Goldman Sachs also recommended buying zinc and crude oil, saying economic growth will probably be strong enough to tighten some markets with supply constraints in the second half, leading prices to climb. JPMorgan Chase & Co. said copper is “well supported” and “will not collapse.” Yesterday, the metal had the biggest drop in almost two weeks.
“We believe that current copper-price levels offer an attractive opportunity to establish long positions in the metal,” Goldman Sachs analysts, led by the London-based head of commodity research Jeffrey Currie, said today in a report.

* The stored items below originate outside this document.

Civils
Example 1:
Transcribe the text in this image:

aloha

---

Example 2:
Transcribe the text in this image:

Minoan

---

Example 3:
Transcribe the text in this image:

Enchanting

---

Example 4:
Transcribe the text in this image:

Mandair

Copper futures for July delivery advanced 2.15 cents, or 0.5 percent, to $4.013 a pound at 1:12 p.m. on the Comex in New York. Yesterday, the metal fell 3.2 percent, the most since May 11.
Futures have dropped 14 percent from a record $4.6575 a Feb. 15, partly on concern that interest-rate increases in China, the world’s biggest consumer of industrial metals, will curtail demand.

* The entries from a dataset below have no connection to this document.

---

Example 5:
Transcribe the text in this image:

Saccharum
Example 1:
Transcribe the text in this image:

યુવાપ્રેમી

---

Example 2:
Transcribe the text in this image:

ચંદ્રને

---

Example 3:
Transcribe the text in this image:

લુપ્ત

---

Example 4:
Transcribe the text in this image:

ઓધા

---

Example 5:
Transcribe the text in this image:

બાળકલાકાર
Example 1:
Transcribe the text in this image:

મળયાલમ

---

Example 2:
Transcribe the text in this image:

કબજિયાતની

“The question is not if Chinese consumption will grow by 12 percent or 9 percent, but that it is growing,” Christian Schirmeister, an executive director of JPMorgan Chase Bank N.A., said today at a conference in Singapore. “China physical demand is finally beginning to show up in the nearby spreads, although the volumes still are soft.”
On the London Metal Exchange, copper for delivery in three months gained $67, or 0.8 percent, to $8,861 a metric ton ($4.02 a pound). Aluminum, lead, nickel, zinc and tin also advanced.